Jedem Anfang wohnt ein Zauber inne, der uns beschützt und der uns hilft zu leben, schrieb Hermann Hesse. Und es gibt Zeiten, in denen wir besonders empfänglich sind für diesen Zauber. Der Advent ist so eine Zeit. Anfang eines neuen Kirchenjahres. Das Licht scheint in der Finsternis, heißt es im Johannesevangelium. Gott kommt in die Welt. Die wartet. Der erste Adventskranz bestand aus einem Wagenrad, auf dem 4 große weiße und 20 kleine rote Kerzen angebracht waren. Er leuchtete im „Rauhen Haus“, einem Heim für Kinder, die Pastor Wichern von der Straße oder aus ärmlichsten Unterkünften geholt hatte, um ihnen ein menschenwürdiges Zuhause zu geben. Sie erlebten mit großen staunenden Augen, wie es mit jeder entzündeten Kerze heller und wärmer wurde. Eigentlich ein wunderschönes Bild dafür, dass auch im Leben dieser Kinder die Dunkelheit langsam weichen musste.

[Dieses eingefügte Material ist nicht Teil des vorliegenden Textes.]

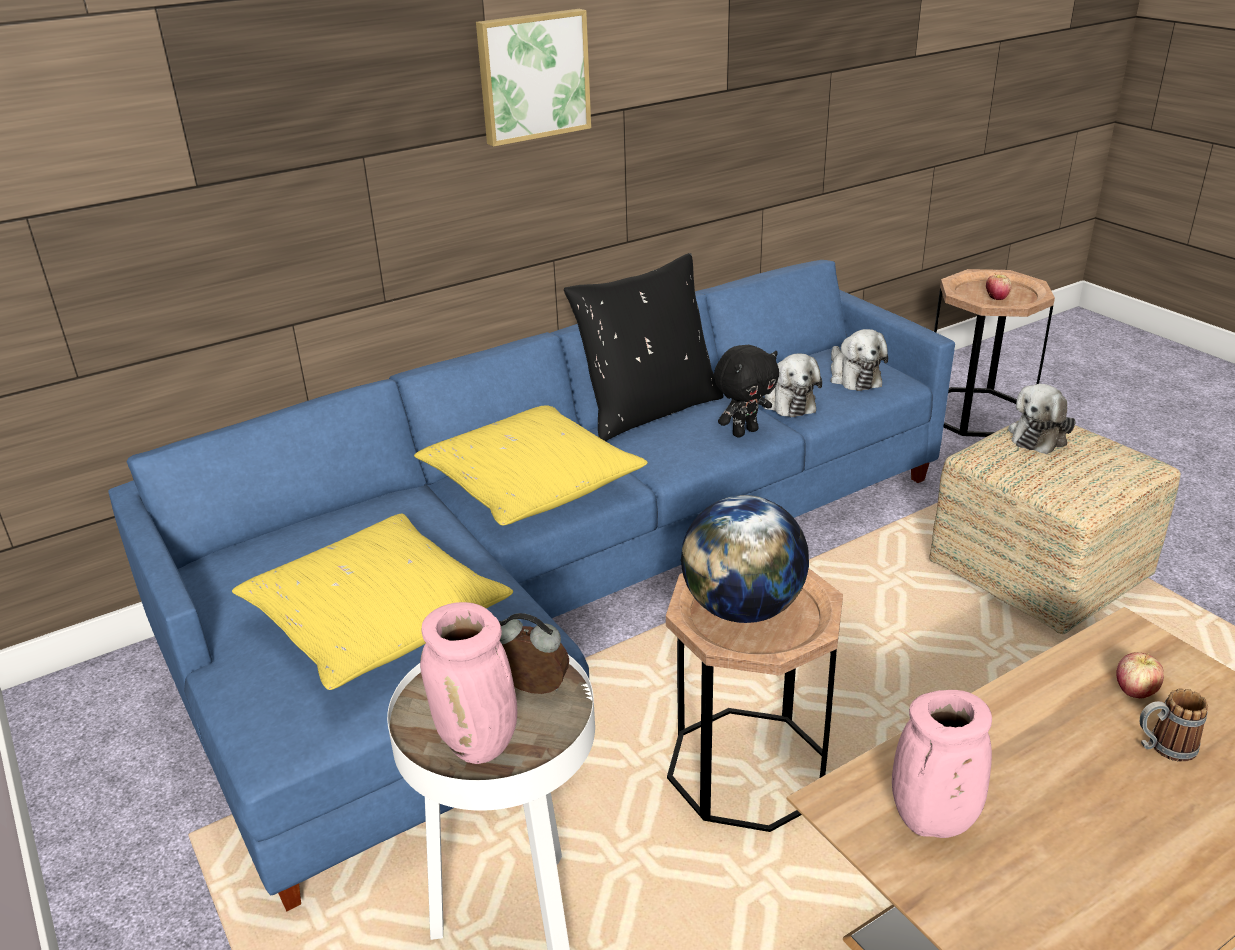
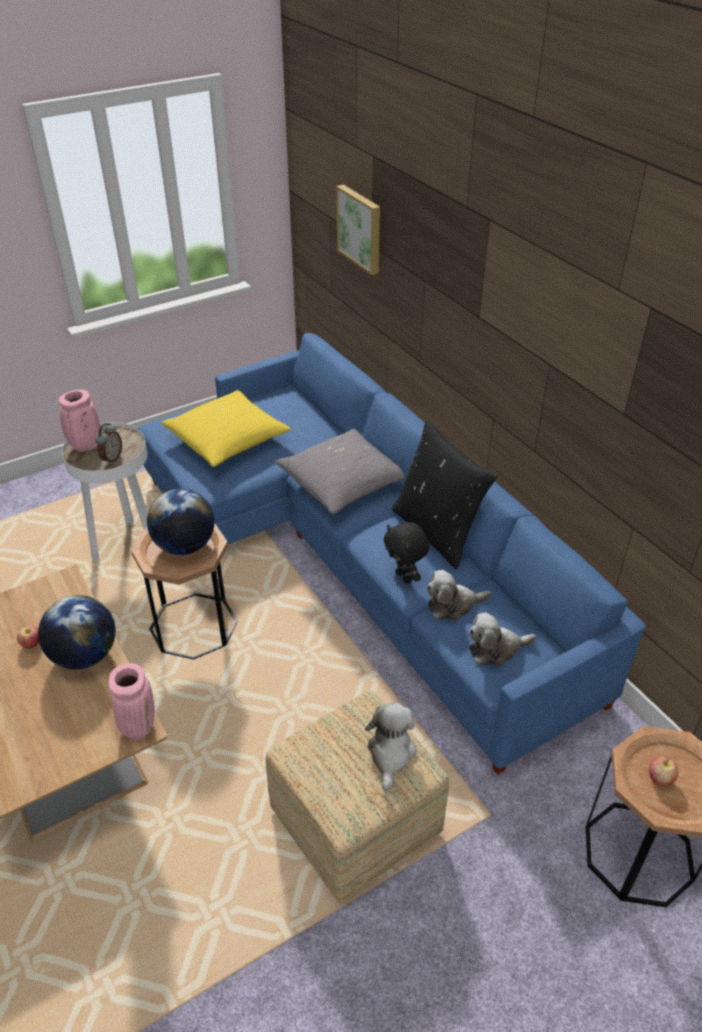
camera: 90 degrees right, 10 degrees up
(530, 484) = (343, 482): yellow pillow -> grey pillow
(532, 76) = (499, 300): picture -> picture (361, 228)
(931, 822) = (42, 608): pink vase -> pink vase (138, 725)
(1024, 728) = (84, 655): none -> globe
(1039, 435) = (390, 753): plush toy -> plush toy turned 60 degrees clockwise
(1135, 691) = (93, 713): apple -> apple (32, 644)
(1163, 748) = (50, 710): mug -> none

Sie entdeckten sich als Menschen, geborgen und geliebt, begabt und in die Welt gesandt.
Sie werden diese zauberhaften Lichtmomente sicher nie mehr vergessen haben. Glücklich der Mensch, dem solche heilenden Bilder einmal geschenkt wurden. Denn sie können immer wieder aufsteigen aus den Tiefen der Erinnerung und ihre Lichtkraft entfalten.
Ein Heiliger Abend. Vor Corona. Der erste Gottesdienst dieses Tages wird in unserem örtlichen Pflegeheim gefeiert. Der Posaunenchor spielt und am Ende verteilen die Konfirmanden kleine Präsente an die Bewohner. Für die Jugendlichen ist es eine besondere Erfahrung. Und man merkt es ihnen an. Sie sind getroffen von dem, was sie sehen.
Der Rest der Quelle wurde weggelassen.